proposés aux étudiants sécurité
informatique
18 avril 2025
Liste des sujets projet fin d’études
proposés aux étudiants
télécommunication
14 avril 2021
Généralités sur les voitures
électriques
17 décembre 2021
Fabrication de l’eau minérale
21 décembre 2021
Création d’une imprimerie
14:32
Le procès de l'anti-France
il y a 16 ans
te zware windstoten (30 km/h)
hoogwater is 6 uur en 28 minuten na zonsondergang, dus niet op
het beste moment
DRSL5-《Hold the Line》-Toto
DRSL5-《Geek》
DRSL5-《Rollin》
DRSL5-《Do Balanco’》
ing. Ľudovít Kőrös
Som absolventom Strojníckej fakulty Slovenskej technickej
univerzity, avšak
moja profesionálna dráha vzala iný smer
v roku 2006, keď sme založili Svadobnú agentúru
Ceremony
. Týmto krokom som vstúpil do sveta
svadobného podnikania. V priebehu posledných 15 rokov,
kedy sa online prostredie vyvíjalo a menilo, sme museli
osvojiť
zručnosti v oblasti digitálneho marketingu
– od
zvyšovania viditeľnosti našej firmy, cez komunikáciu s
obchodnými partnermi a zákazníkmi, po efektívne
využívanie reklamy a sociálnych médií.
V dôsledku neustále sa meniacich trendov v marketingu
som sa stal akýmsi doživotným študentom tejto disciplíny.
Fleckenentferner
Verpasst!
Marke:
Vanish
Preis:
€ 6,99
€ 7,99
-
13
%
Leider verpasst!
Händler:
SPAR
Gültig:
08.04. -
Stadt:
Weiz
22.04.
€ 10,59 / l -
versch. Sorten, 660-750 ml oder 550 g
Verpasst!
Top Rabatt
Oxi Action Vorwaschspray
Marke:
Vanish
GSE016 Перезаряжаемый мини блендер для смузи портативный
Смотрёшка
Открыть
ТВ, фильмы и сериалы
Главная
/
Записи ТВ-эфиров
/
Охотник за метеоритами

Instructions for the task =>
The lines needed run from the first line of the data through the line containing "obchodnými partnermi a"; give them again exactly and nothing else.

Solved exercise =>
proposés aux étudiants sécurité
informatique
18 avril 2025
Liste des sujets projet fin d’études
proposés aux étudiants
télécommunication
14 avril 2021
Généralités sur les voitures
électriques
17 décembre 2021
Fabrication de l’eau minérale
21 décembre 2021
Création d’une imprimerie
14:32
Le procès de l'anti-France
il y a 16 ans
te zware windstoten (30 km/h)
hoogwater is 6 uur en 28 minuten na zonsondergang, dus niet op
het beste moment
DRSL5-《Hold the Line》-Toto
DRSL5-《Geek》
DRSL5-《Rollin》
DRSL5-《Do Balanco’》
ing. Ľudovít Kőrös
Som absolventom Strojníckej fakulty Slovenskej technickej
univerzity, avšak
moja profesionálna dráha vzala iný smer
v roku 2006, keď sme založili Svadobnú agentúru
Ceremony
. Týmto krokom som vstúpil do sveta
svadobného podnikania. V priebehu posledných 15 rokov,
kedy sa online prostredie vyvíjalo a menilo, sme museli
osvojiť
zručnosti v oblasti digitálneho marketingu
– od
zvyšovania viditeľnosti našej firmy, cez komunikáciu s
obchodnými partnermi a zákazníkmi, po efektívne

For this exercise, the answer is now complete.